■ DESCRIPTION OF THE TASK ■
Retype each line of the material exactly, please, skipping any picture in it.

■ PROVIDED INFORMATION ■
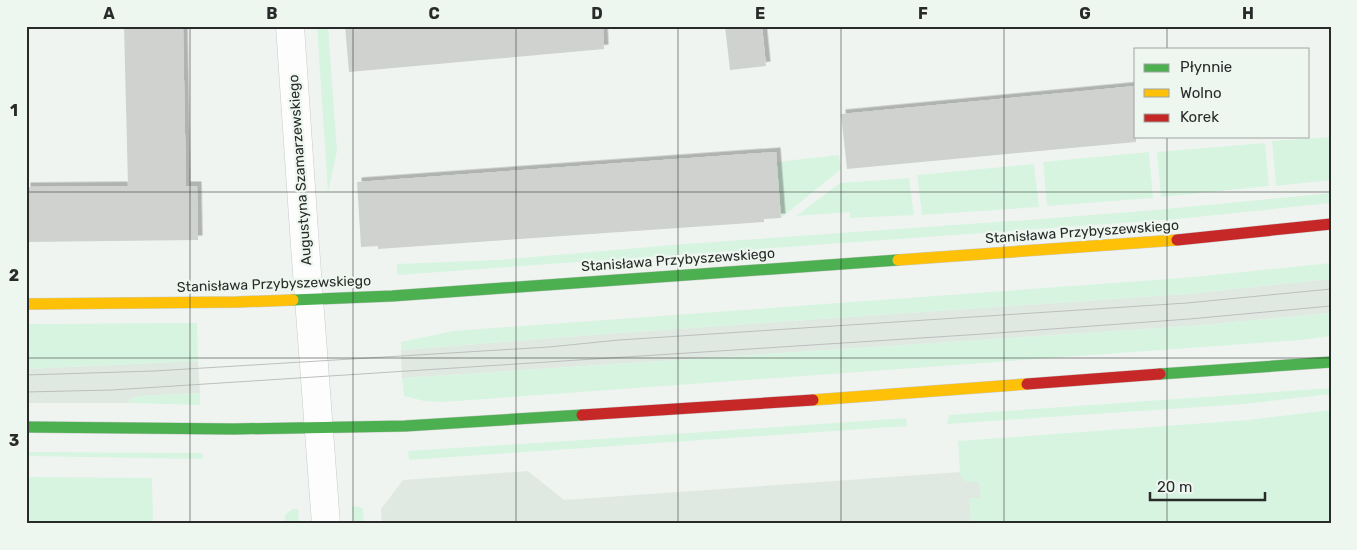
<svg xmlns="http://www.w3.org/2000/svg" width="1357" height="550" font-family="Rubik,sans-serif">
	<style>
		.built { fill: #dfe9e2 }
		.green { fill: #d7f4e1 }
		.building { fill: #d0d2d0; filter: url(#shadow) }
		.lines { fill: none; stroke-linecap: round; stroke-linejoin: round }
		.street-casing { stroke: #c8cbc9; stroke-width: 29 }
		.fast-casing { stroke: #c8cbc9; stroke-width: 12 }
		.slow-casing { stroke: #c8cbc9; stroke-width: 12 }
		.jam-casing { stroke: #c8cbc9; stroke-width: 12 }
		.street { stroke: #fdfdfd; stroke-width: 28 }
		.fast { stroke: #4caf50; stroke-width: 11 }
		.slow { stroke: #ffc107; stroke-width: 11 }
		.jam { stroke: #c62828; stroke-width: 11 }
		.tram { stroke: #bdbebe; stroke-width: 1 }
		.grid { fill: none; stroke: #282b29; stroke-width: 1; stroke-opacity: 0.55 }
		.labels { text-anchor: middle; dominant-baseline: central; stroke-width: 4.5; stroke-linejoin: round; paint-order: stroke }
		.street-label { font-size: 14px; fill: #282b29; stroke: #eef6f0 }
		.neatline { fill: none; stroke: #282b29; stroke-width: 2 }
		.grid-label { font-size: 16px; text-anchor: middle; font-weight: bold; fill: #282b29 }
	</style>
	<defs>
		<filter id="shadow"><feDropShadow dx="4.5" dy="-4.5" stdDeviation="0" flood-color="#0004"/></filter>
	</defs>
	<rect width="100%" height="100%" fill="#f0f4f1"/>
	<path class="built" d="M 1331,279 L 1331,313 L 1319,314 L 1191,326 L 402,378 L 401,350 L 618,333 L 1186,294 Z
		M 198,361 L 200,393 L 140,396 L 132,398 L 128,403 L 26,403 L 26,369 Z
		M 990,470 L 1258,524 L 382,524 L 381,509 L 403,480 L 528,471 L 564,500 Z"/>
	<path class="green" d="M 317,26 L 328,26 L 337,151 L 328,193 Z
		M 1331,137 L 1331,180 L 1276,186 L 1272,141 Z
		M 1265,143 L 1269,186 L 1161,197 L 1157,152 Z
		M 1149,152 L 1153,198 L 1047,206 L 1043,162 Z
		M 839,155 L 841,169 L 781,218 L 776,162 Z
		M 1034,164 L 1039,207 L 922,215 L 917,175 Z
		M 909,178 L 914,215 L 850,218 L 850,212 L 796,216 L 840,183 Z
		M 1331,193 L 1331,203 L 1177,219 L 397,275 L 397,264 L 497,260 L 685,244 L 1040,219 L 1155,210 Z
		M 1331,263 L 1331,279 L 1186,294 L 618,333 L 401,350 L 401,342 L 453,331 L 1183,278 Z
		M 1331,313 L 1331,336 L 1300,340 L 443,402 L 424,401 L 404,396 L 402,378 L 1191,326 Z
		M 197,323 L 198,361 L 26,369 L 26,324 Z
		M 1331,388 L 1331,394 L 1245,404 L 947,424 L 949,415 Z
		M 200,393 L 200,405 L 128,403 L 132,398 L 140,396 Z
		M 1331,410 L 1331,524 L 971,524 L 969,498 L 980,498 L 979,482 L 964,481 L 960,474 L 958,441 L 1248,420 Z
		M 906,418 L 907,426 L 409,460 L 408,451 L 646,436 Z
		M 26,452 L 202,453 L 203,459 L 26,456 Z
		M 26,477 L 152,478 L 153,524 L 26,524 Z
		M 357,506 L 363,509 L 364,524 L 353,524 L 352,507 Z
		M 292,509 L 298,509 L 299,524 L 285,524 L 285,515 Z"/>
	<path class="building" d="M 124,26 L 183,26 L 186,186 L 197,186 L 198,240 L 26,242 L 26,187 L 128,186 Z
		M 345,26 L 603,26 L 604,49 L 349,72 Z
		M 725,26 L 762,26 L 766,66 L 730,70 Z
		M 1136,86 L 1136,142 L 847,169 L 841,114 Z
		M 776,152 L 781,218 L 764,219 L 764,222 L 378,249 L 378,246 L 361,247 L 357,182 Z"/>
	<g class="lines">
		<g class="street-casing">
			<path id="street" d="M 290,26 L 305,246 L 326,524"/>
		</g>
		<g class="fast-casing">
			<path id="fast" d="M 293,300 L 392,296 L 898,260
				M 1160,374 L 1331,362
				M 26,427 L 234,429 L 405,426 L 582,415"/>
		</g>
		<g class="slow-casing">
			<path id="slow" d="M 898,260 L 1177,240
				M 26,304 L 237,302 L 293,300
				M 813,400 L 1027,384"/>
		</g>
		<g class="jam-casing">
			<path id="jam" d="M 1177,240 L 1331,224
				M 1027,384 L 1160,374
				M 582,415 L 813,400"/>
		</g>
		<use href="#street" class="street"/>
		<use href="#fast" class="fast"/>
		<use href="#slow" class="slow"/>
		<use href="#jam" class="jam"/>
		<path class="tram" d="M 26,375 L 154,371 L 549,347 L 619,340 L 1187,303 L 1331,289
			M 26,392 L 112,390 L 983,334 L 1189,319 L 1331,306"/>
	</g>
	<path class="grid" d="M 190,26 L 190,524M 353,26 L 353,524M 516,26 L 516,524M 678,26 L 678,524M 841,26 L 841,524M 1004,26 L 1004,524M 1167,26 L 1167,49M 1167,136 L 1167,524M 26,192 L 1331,192M 26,358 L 1331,358"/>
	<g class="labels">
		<g class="street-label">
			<text transform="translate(300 170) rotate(-94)">Augustyna Szamarzewskiego</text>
			<text transform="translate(1082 232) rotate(-4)">Stanisława Przybyszewskiego</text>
			<text transform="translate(678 260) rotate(-4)">Stanisława Przybyszewskiego</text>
			<text transform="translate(274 284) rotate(-2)">Stanisława Przybyszewskiego</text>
		</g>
	</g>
	<rect width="1357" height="550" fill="none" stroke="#eef6f0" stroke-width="55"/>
	<rect x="1134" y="48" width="175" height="90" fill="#eef6f0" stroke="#9fa5a0"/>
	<rect x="1144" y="64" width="25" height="8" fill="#4caf50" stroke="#9fa5a0"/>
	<text x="1180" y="72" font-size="15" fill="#282b29">Płynnie</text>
	<rect x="1144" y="89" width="25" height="8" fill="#ffc107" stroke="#9fa5a0"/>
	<text x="1180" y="98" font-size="15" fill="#282b29">Wolno</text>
	<rect x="1144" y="114" width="25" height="8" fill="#c62828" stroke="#9fa5a0"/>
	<text x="1180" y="122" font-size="15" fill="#282b29">Korek</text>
	<path d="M1150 492v8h115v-8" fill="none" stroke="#282b29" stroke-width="2.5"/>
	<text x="1157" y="492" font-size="15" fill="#282b29" stroke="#eef6f0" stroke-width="4" paint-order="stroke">20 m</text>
	<rect x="28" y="28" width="1302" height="494" class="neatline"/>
	<g class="grid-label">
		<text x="109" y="19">A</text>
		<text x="272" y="19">B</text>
		<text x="434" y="19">C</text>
		<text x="597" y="19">D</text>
		<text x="760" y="19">E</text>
		<text x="923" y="19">F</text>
		<text x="1085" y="19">G</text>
		<text x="1248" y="19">H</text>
		<text x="14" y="116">1</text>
		<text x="14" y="281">2</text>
		<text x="14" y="446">3</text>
	</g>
</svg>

■ ANSWER BOX ■
<svg xmlns="http://www.w3.org/2000/svg" width="1357" height="550" font-family="Rubik,sans-serif">
	<style>
		.built { fill: #dfe9e2 }
		.green { fill: #d7f4e1 }
		.building { fill: #d0d2d0; filter: url(#shadow) }
		.lines { fill: none; stroke-linecap: round; stroke-linejoin: round }
		.street-casing { stroke: #c8cbc9; stroke-width: 29 }
		.fast-casing { stroke: #c8cbc9; stroke-width: 12 }
		.slow-casing { stroke: #c8cbc9; stroke-width: 12 }
		.jam-casing { stroke: #c8cbc9; stroke-width: 12 }
		.street { stroke: #fdfdfd; stroke-width: 28 }
		.fast { stroke: #4caf50; stroke-width: 11 }
		.slow { stroke: #ffc107; stroke-width: 11 }
		.jam { stroke: #c62828; stroke-width: 11 }
		.tram { stroke: #bdbebe; stroke-width: 1 }
		.grid { fill: none; stroke: #282b29; stroke-width: 1; stroke-opacity: 0.55 }
		.labels { text-anchor: middle; dominant-baseline: central; stroke-width: 4.5; stroke-linejoin: round; paint-order: stroke }
		.street-label { font-size: 14px; fill: #282b29; stroke: #eef6f0 }
		.neatline { fill: none; stroke: #282b29; stroke-width: 2 }
		.grid-label { font-size: 16px; text-anchor: middle; font-weight: bold; fill: #282b29 }
	</style>
	<defs>
		<filter id="shadow"><feDropShadow dx="4.5" dy="-4.5" stdDeviation="0" flood-color="#0004"/></filter>
	</defs>
	<rect width="100%" height="100%" fill="#f0f4f1"/>
	<path class="built" d="M 1331,279 L 1331,313 L 1319,314 L 1191,326 L 402,378 L 401,350 L 618,333 L 1186,294 Z
		M 198,361 L 200,393 L 140,396 L 132,398 L 128,403 L 26,403 L 26,369 Z
		M 990,470 L 1258,524 L 382,524 L 381,509 L 403,480 L 528,471 L 564,500 Z"/>
	<path class="green" d="M 317,26 L 328,26 L 337,151 L 328,193 Z
		M 1331,137 L 1331,180 L 1276,186 L 1272,141 Z
		M 1265,143 L 1269,186 L 1161,197 L 1157,152 Z
		M 1149,152 L 1153,198 L 1047,206 L 1043,162 Z
		M 839,155 L 841,169 L 781,218 L 776,162 Z
		M 1034,164 L 1039,207 L 922,215 L 917,175 Z
		M 909,178 L 914,215 L 850,218 L 850,212 L 796,216 L 840,183 Z
		M 1331,193 L 1331,203 L 1177,219 L 397,275 L 397,264 L 497,260 L 685,244 L 1040,219 L 1155,210 Z
		M 1331,263 L 1331,279 L 1186,294 L 618,333 L 401,350 L 401,342 L 453,331 L 1183,278 Z
		M 1331,313 L 1331,336 L 1300,340 L 443,402 L 424,401 L 404,396 L 402,378 L 1191,326 Z
		M 197,323 L 198,361 L 26,369 L 26,324 Z
		M 1331,388 L 1331,394 L 1245,404 L 947,424 L 949,415 Z
		M 200,393 L 200,405 L 128,403 L 132,398 L 140,396 Z
		M 1331,410 L 1331,524 L 971,524 L 969,498 L 980,498 L 979,482 L 964,481 L 960,474 L 958,441 L 1248,420 Z
		M 906,418 L 907,426 L 409,460 L 408,451 L 646,436 Z
		M 26,452 L 202,453 L 203,459 L 26,456 Z
		M 26,477 L 152,478 L 153,524 L 26,524 Z
		M 357,506 L 363,509 L 364,524 L 353,524 L 352,507 Z
		M 292,509 L 298,509 L 299,524 L 285,524 L 285,515 Z"/>
	<path class="building" d="M 124,26 L 183,26 L 186,186 L 197,186 L 198,240 L 26,242 L 26,187 L 128,186 Z
		M 345,26 L 603,26 L 604,49 L 349,72 Z
		M 725,26 L 762,26 L 766,66 L 730,70 Z
		M 1136,86 L 1136,142 L 847,169 L 841,114 Z
		M 776,152 L 781,218 L 764,219 L 764,222 L 378,249 L 378,246 L 361,247 L 357,182 Z"/>
	<g class="lines">
		<g class="street-casing">
			<path id="street" d="M 290,26 L 305,246 L 326,524"/>
		</g>
		<g class="fast-casing">
			<path id="fast" d="M 293,300 L 392,296 L 898,260
				M 1160,374 L 1331,362
				M 26,427 L 234,429 L 405,426 L 582,415"/>
		</g>
		<g class="slow-casing">
			<path id="slow" d="M 898,260 L 1177,240
				M 26,304 L 237,302 L 293,300
				M 813,400 L 1027,384"/>
		</g>
		<g class="jam-casing">
			<path id="jam" d="M 1177,240 L 1331,224
				M 1027,384 L 1160,374
				M 582,415 L 813,400"/>
		</g>
		<use href="#street" class="street"/>
		<use href="#fast" class="fast"/>
		<use href="#slow" class="slow"/>
		<use href="#jam" class="jam"/>
		<path class="tram" d="M 26,375 L 154,371 L 549,347 L 619,340 L 1187,303 L 1331,289
			M 26,392 L 112,390 L 983,334 L 1189,319 L 1331,306"/>
	</g>
	<path class="grid" d="M 190,26 L 190,524M 353,26 L 353,524M 516,26 L 516,524M 678,26 L 678,524M 841,26 L 841,524M 1004,26 L 1004,524M 1167,26 L 1167,49M 1167,136 L 1167,524M 26,192 L 1331,192M 26,358 L 1331,358"/>
	<g class="labels">
		<g class="street-label">
			<text transform="translate(300 170) rotate(-94)">Augustyna Szamarzewskiego</text>
			<text transform="translate(1082 232) rotate(-4)">Stanisława Przybyszewskiego</text>
			<text transform="translate(678 260) rotate(-4)">Stanisława Przybyszewskiego</text>
			<text transform="translate(274 284) rotate(-2)">Stanisława Przybyszewskiego</text>
		</g>
	</g>
	<rect width="1357" height="550" fill="none" stroke="#eef6f0" stroke-width="55"/>
	<rect x="1134" y="48" width="175" height="90" fill="#eef6f0" stroke="#9fa5a0"/>
	<rect x="1144" y="64" width="25" height="8" fill="#4caf50" stroke="#9fa5a0"/>
	<text x="1180" y="72" font-size="15" fill="#282b29">Płynnie</text>
	<rect x="1144" y="89" width="25" height="8" fill="#ffc107" stroke="#9fa5a0"/>
	<text x="1180" y="98" font-size="15" fill="#282b29">Wolno</text>
	<rect x="1144" y="114" width="25" height="8" fill="#c62828" stroke="#9fa5a0"/>
	<text x="1180" y="122" font-size="15" fill="#282b29">Korek</text>
	<path d="M1150 492v8h115v-8" fill="none" stroke="#282b29" stroke-width="2.5"/>
	<text x="1157" y="492" font-size="15" fill="#282b29" stroke="#eef6f0" stroke-width="4" paint-order="stroke">20 m</text>
	<rect x="28" y="28" width="1302" height="494" class="neatline"/>
	<g class="grid-label">
		<text x="109" y="19">A</text>
		<text x="272" y="19">B</text>
		<text x="434" y="19">C</text>
		<text x="597" y="19">D</text>
		<text x="760" y="19">E</text>
		<text x="923" y="19">F</text>
		<text x="1085" y="19">G</text>
		<text x="1248" y="19">H</text>
		<text x="14" y="116">1</text>
		<text x="14" y="281">2</text>
		<text x="14" y="446">3</text>
	</g>
</svg>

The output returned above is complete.